§ **Material provided**

* begin *

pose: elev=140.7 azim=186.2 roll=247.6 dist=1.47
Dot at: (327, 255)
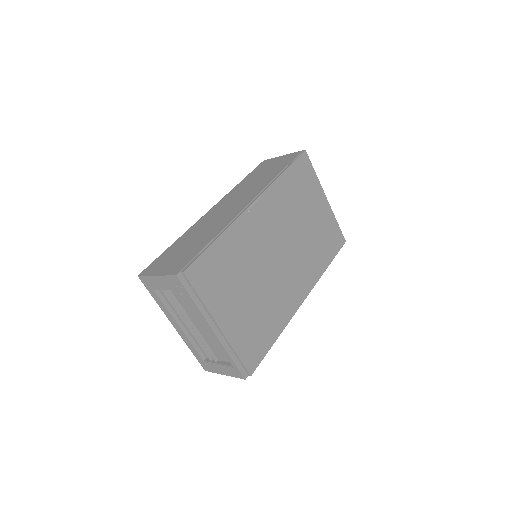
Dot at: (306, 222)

* end *
* begin *

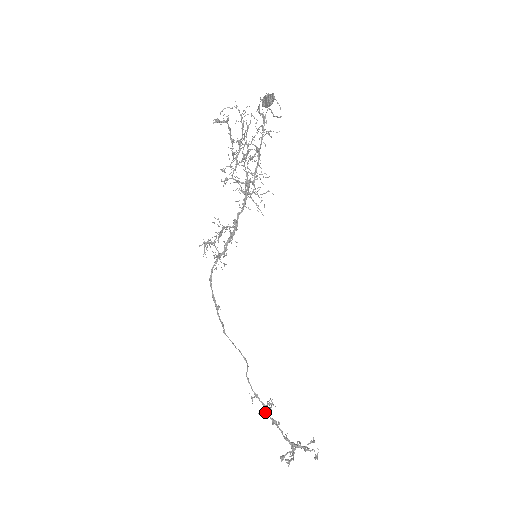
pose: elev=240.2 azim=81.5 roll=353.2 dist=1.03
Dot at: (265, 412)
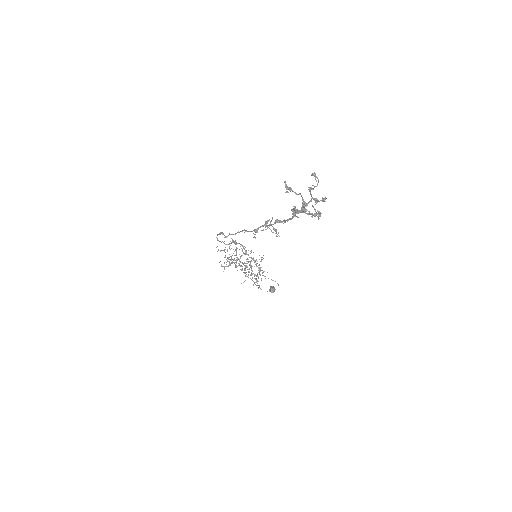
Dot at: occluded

* end *

§ **Instruction**
Lay out the records from the line containing "pose: elev=140.7 azim=186.2" through the line containing "Dot at: (306, 222)" as a Markdown table with the columns Row and Line, giving each line its row number. Skip blank lines and leave the pictures out.

§ **The completed task**
| Row | Line |
|---|---|
| 1 | pose: elev=140.7 azim=186.2 roll=247.6 dist=1.47 |
| 2 | Dot at: (327, 255) |
| 3 | Dot at: (306, 222) |